Jill’s motive is intended to be a commentary on the shallow yearning for celebrity that exists in contemporary culture, where fame is the greatest ambition for millions in modern society. The problem, however, is that Jill’s ambition is grossly exaggerated and her methods are over the top. Are we really meant to accept that she is so eager for stardom that she’s willing to kill innocent people via an elaborate and convoluted plan to get it? While the second and third movies had teased with this idea, Scream 4 took things a step too far — it was a weak motive for a weak villain in the series’ weakest installment.

Sorry, Wes.

Friday the 13th: A New Beginning

Considered to be one of the worst sequels in the Friday the 13th franchise the fifth entry attempted to continue the story after the gruesome death of Jason Voorhees in The Final Chapter through his killer, Tommy Jarvis. Now a teenager, Tommy struggles with his traumatic experience as a child when he’s sent to a center for troubled youths. After a incident where a mentally challenged kid, Joey, is killed surrounding people begin to die in ways resembling Jason’s MO, leading many to believe that he’s alive and killing again.

It’s not until over an hour into the movie that we see the killer, who appears to be Jason — though the markings on his hockey mask are blue instead of red. Tommy and the remaining characters fight ‘Jason’ and impale him on industrial machinery, revealing that the killer was in fact someone disguised as him.

Who’s the killer? Roy, one of the paramedics called to take away the deceased Joey.

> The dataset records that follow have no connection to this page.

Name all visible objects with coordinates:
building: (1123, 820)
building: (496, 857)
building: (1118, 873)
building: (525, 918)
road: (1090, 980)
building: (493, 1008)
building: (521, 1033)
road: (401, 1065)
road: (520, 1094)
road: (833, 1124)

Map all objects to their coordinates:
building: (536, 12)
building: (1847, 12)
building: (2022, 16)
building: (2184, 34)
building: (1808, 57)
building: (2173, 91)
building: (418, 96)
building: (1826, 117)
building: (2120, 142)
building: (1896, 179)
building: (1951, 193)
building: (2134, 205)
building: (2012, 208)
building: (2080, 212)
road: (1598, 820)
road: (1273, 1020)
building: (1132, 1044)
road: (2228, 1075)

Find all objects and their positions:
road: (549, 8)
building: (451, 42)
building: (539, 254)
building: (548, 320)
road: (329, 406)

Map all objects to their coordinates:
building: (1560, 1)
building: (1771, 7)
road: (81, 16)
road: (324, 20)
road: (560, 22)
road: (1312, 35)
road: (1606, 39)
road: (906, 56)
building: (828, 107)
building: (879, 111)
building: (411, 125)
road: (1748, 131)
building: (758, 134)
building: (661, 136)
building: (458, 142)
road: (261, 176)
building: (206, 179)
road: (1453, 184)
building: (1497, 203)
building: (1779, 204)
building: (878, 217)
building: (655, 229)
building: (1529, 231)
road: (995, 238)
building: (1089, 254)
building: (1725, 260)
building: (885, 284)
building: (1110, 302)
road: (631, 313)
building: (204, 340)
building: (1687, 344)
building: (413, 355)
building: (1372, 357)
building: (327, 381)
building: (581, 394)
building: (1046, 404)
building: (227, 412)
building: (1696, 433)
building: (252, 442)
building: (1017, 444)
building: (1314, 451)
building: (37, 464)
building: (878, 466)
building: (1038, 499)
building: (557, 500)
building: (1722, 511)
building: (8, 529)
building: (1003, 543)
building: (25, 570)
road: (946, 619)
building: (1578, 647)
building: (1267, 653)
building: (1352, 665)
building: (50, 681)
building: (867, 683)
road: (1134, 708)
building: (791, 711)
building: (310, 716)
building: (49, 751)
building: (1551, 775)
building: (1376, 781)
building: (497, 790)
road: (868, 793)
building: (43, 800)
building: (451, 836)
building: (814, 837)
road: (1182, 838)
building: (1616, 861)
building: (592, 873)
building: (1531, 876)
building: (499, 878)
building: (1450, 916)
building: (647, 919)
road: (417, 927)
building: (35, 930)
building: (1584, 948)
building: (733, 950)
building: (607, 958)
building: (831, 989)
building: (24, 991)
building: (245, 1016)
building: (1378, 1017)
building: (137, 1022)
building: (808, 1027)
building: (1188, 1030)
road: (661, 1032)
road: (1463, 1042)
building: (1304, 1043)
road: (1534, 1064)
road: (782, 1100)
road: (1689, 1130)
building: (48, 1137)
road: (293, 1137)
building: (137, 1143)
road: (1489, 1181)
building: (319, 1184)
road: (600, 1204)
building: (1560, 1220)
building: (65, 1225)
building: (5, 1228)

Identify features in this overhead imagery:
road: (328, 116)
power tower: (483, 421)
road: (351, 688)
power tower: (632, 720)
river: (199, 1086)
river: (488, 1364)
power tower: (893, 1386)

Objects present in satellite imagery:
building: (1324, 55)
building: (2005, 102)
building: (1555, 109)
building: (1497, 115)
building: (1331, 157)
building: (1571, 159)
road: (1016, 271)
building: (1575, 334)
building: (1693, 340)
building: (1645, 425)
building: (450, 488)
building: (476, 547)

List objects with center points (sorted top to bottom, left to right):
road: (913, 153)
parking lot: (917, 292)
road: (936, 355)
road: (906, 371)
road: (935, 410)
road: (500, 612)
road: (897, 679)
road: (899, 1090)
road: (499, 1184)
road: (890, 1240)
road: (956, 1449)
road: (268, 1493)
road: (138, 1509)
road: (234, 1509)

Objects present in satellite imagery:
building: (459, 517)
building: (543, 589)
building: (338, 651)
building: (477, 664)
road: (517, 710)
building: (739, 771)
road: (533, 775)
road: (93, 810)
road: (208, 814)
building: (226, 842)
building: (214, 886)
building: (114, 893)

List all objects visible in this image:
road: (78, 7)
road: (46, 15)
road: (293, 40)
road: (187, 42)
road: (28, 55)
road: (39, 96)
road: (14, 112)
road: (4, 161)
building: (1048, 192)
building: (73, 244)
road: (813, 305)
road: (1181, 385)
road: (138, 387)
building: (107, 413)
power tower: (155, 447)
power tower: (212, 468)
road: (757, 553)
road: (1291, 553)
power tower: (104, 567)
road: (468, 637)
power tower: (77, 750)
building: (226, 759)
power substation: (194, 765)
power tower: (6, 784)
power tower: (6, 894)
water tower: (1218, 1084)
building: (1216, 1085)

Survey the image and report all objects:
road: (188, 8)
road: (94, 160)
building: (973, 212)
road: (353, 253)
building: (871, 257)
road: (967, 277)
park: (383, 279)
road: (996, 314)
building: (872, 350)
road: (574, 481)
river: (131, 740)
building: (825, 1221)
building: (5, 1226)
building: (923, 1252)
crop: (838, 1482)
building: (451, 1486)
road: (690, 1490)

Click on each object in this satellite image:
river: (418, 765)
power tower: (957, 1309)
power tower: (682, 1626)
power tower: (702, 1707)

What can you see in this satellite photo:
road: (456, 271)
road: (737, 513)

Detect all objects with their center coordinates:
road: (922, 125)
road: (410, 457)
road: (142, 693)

What was his motive? As it turns out Joey was Roy’s son, and when he saw his dead child he used Jason’s myth and likeness to murder people in revenge. The problem with this motive is that Joey didn’t know his father; he explicitly says before he dies that he’s an orphan. So from what little information we have Roy abandoned his son, never made contact with him, but loved him enough to carry his picture in his wallet and pose as a homicidal maniac in order to kill people? And what about Vic, the man who dismembered Joey with an axe? He’s arrested and never seen again. The person directly responsible for his son’s death eludes Roy’s murderous rampage.

After the drubbing A New Beginning received from fans Jason was quickly resurrected for Part VI, aptly titled Jason Lives, and Roy’s copycat exploits were never repeated.

For screenwriters a killer’s motive can be the thematic payoff to a winding and twisting plot, or it can be an obstacle that gets in the way of the thrill ride. They can end up as an afterthought that fails to explain or justify a person’s actions before the mystery is unraveled.

Revenge, power, money, psychosis: the motives people (real or fictional) have for killing aren’t complex. It may be that screenwriters are better off not always explaining why their bogeymen kill people, but when a motive is explicit we have to buy it. We have to believe it, or else the whole movie will fall apart around them.